> _DOCUMENT EXCERPT_:
** start **

Climate Finance at COP27: All Talk and Lack of Action
Source: E&E News
15 November 2022 – by Eric Koons
One of the major themes at COP27 2022 is climate finance for developing nations. This was slated to be a focal point of this year’s meeting, as it has historically been a significant roadblock to meeting climate targets.
At COP15 in 2009, developed countries pledged to provide USD 100 billion a year in funding to developing nations. So far, this target has yet to be reached.
Additionally, a UN and COP26-backed report released days before the start of COP27 found that the USD 100 billion in funding is nowhere close enough to stop runaway climate change. The report highlighted that developing countries need USD 1 trillion annually in external climate financing and the same amount from their own funds by 2030.
The OECD found that developing nations received USD 83.3 billion from public and private sources in 2020. This is far less than the world needs.
A central discussion at COP27 is how to facilitate closing this investment gap with contributions from both the public and private sectors.
The Fossil Fuel Industry and Windfall Tax
One climate finance option discussed at COP27 is implementing a “windfall tax” on fossil fuel companies. UN Secretary-General António Guterres put forward this idea in September after fossil fuel majors posted record profits in Q3 of 2022. He then reintroduced the idea on the first day of COP27 as a way to fund loss and damage benefits for developing nations.

** end **

> _PROBLEM SET_:
a: In the climate finance article, please substitute "obstacle" for "roadblock" and give the passage again, beginning at the words "Climate Finance at" and stopping after "meeting climate targets.".
b: Summarize the climate finance article in two sentences.
c: According to the climate finance article, how much did developing nations receive from public and private sources in 2020?
The items that come next are separate material from the climate finance article.

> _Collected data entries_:
** start **

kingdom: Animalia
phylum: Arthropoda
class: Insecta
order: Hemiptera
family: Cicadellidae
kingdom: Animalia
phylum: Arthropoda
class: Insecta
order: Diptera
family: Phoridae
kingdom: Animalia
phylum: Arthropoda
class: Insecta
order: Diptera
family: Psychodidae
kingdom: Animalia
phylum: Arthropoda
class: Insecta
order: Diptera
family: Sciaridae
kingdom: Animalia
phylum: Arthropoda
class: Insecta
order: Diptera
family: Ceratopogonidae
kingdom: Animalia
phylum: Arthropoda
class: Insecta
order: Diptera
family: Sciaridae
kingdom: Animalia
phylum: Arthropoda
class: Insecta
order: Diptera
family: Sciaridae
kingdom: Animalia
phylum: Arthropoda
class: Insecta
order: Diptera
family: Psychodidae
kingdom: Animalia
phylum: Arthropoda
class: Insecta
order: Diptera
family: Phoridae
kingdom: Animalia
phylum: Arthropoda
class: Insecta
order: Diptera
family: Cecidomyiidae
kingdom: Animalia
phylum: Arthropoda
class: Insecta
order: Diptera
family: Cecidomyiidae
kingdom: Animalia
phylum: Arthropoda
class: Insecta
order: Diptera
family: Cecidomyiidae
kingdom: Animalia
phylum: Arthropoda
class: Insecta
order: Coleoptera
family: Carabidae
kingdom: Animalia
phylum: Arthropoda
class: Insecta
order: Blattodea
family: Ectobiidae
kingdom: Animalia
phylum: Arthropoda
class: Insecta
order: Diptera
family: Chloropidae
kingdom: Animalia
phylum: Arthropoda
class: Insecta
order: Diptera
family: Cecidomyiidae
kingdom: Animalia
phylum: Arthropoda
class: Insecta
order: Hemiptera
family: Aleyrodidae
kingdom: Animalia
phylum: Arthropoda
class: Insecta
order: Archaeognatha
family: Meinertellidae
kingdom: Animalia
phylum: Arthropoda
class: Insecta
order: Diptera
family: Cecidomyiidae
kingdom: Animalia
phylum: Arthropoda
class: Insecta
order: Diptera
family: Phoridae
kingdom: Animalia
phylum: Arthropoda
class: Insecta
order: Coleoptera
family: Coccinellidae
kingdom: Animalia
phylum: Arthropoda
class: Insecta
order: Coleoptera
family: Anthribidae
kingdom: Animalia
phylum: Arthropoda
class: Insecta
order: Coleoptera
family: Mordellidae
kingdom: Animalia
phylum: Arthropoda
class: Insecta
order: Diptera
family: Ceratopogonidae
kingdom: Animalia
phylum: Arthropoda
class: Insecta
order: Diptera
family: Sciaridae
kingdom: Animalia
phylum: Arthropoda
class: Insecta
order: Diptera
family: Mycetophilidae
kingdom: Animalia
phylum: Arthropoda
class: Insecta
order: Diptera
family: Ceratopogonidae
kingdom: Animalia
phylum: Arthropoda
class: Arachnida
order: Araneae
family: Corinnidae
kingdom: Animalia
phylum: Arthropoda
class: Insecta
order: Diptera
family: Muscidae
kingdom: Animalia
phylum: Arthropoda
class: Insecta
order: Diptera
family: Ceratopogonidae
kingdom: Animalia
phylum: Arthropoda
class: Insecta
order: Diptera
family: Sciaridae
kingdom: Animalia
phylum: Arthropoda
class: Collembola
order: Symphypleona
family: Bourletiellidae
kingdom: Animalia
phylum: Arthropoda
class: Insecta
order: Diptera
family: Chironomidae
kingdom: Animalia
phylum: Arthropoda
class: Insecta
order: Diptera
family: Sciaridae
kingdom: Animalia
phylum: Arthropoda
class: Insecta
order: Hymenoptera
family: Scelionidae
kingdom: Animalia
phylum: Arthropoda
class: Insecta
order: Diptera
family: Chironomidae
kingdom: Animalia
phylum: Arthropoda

** end **

> _WORKED ANSWERS_:
a:
Climate Finance at COP27: All Talk and Lack of Action
Source: E&E News
15 November 2022 – by Eric Koons
One of the major themes at COP27 2022 is climate finance for developing nations. This was slated to be a focal point of this year’s meeting, as it has historically been a significant obstacle to meeting climate targets.

b: Climate finance for developing nations is a major theme at COP27, since developed countries have not yet met their 2009 pledge of USD 100 billion a year, and a UN and COP26-backed report found that developing countries need USD 1 trillion annually in external climate financing by 2030. One option discussed is a windfall tax on fossil fuel companies, which UN Secretary-General António Guterres proposed in September and raised again on the first day of COP27 to fund loss and damage benefits for developing nations.

c: USD 83.3 billion.